_PAGE EXTRACT_:

Background

Oral health-related quality of life (OHRQoL) is a multidimensional construct reflecting the comfort of eating, sleeping, and engaging in social interaction, which measures the impact of oral health on emotion, society, and function of daily life [1]. Gender has shown to influence OHRQoL [2, 3]. It is also reported that disadvantaged adolescents might experience poor OHRQoL due to the worse oral condition, which suggested socioeconomic position was an important factor of OHRQoL [4].

Dentofacial disharmonies are observed in 38.5% of adolescents [5, 6], which severely affect daily life such as breathing, speaking, and eating. These patients are also potentially with self-abasement and socially awkward, which afflicts psychosocial development [7,8,9]. Therefore, dentofacial deformities have seriously unfavorable influence on the patients’ OHRQoL [10].

The conventional orthognathic surgery, also named as conventional three-stage method (CTM), generally consists of presurgical orthodontic treatment, surgery treatment, and postoperative orthodontic adjustment [11]. According to this protocol, presurgical orthodontic treatment, which is essential to the final stable surgical results, will focus on removing dental decompensation, aligning and leveling the teeth, and coordinating dental arches [12]. This process, however, can hardly contribute to the changes of vertical and transverse plane [13]. It was indicated that the correction of transverse discrepancy could be addressed with surgery without presurgical orthodontic treatment [14]. In addition, there are gingival recession, enamel decalcification, root resorption, and worsening lip profile during presurgical orthodontic treatment [15, 16]. These results inevitably have a negative effect on the aesthetic and psychologic aspects. It was reported that the OHRQoL of patients in the presurgical orthodontic treatment was worse than that in the postsurgical treatment phase [17].

In 1988, Behrman raised the concept of “surgery first and orthodontics second”, which was also named as surgery first approach (SFA) [18]. They hypothesized that once the jaw position was counterbalanced, the normalized soft tissues would facilitate the postoperative tooth movement, and thus shorten the duration of treatment. Clinical data from Chang Gung University also demonstrated that the surgical environment might bring about 4-month period of higher bone metabolic changes and osteoclastic activities, possibly accelerating postoperative tooth movement [19]. It was indicated that postoperative alignment was similar to that in Class I cases, and any possible surgical relapse could be rectified with postoperative orthodontics [20]. Based on this approach, a preplanned orthodontic treatment is fulfilled after the surgery, yielding promotion in the facial aesthetics straight away and providing a decreased total treatment time [21, 22]. These components may lead to the enhancement of patients’ cooperation and better OHRQoL [23, 24]. A large curve of Spee, however, may hamper the accurate evaluation of a predictable mandible position and final occlusion, resulting in difficulties in designing treating plan [21]. It was also exhibited that the relapse rate of SFA group was higher than that of CTM [25, 26].

Previous systematic reviews mainly focused on the effectiveness of SFA [13, 27,28,29,30]. Only one of them suggested that the immediate improvement in facial esthetics might have a positive influence on OHRQoL roughly, which only described two studies on this aspect and did not involve the relevant results of different periods or perform the quantitative synthesis [29].

_GIVEN DATA_:
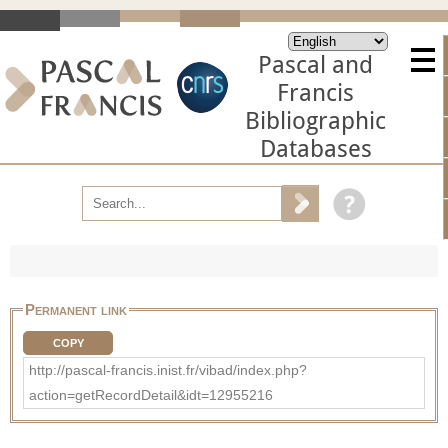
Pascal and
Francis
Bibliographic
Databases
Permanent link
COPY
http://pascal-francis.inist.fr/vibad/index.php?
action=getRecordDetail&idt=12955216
==
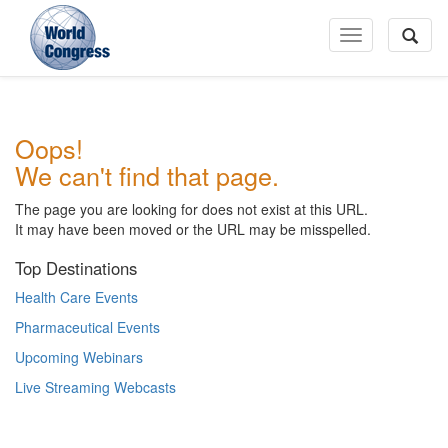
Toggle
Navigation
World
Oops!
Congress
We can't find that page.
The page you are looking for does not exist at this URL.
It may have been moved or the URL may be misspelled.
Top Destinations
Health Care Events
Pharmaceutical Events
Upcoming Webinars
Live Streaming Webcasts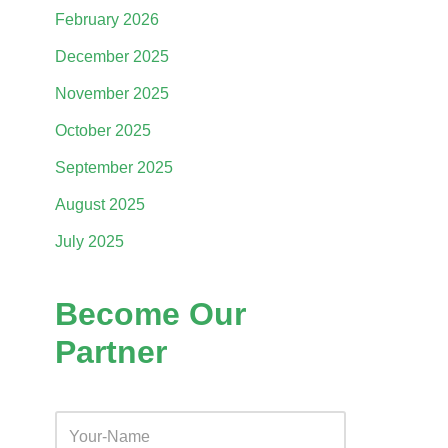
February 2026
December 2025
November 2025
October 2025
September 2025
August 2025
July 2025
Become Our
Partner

_QUESTIONS ON THE MATERIAL_:
- a) Please set down the background section above word for word, from "Previous systematic reviews" up to and including "quantitative synthesis [29].".
- b) According to the background section, in what year did Behrman raise the concept of "surgery first and orthodontics second"?
- c) For each statement, say yes or no as to whether it agrees with the background section, and quote the words that decide it.
(i) Dentofacial disharmonies are observed in 38.5% of adolescents.
(ii) The relapse rate of the SFA group was lower than that of CTM.
(iii) Previous systematic reviews mainly focused on OHRQoL.

_LIST OF SOLUTIONS_:
- a)
Previous systematic reviews mainly focused on the effectiveness of SFA [13, 27,28,29,30]. Only one of them suggested that the immediate improvement in facial esthetics might have a positive influence on OHRQoL roughly, which only described two studies on this aspect and did not involve the relevant results of different periods or perform the quantitative synthesis [29].

- b) 1988

- c)
(i) Yes: "Dentofacial disharmonies are observed in 38.5% of adolescents"
(ii) No: "the relapse rate of SFA group was higher than that of CTM"
(iii) No: "Previous systematic reviews mainly focused on the effectiveness of SFA"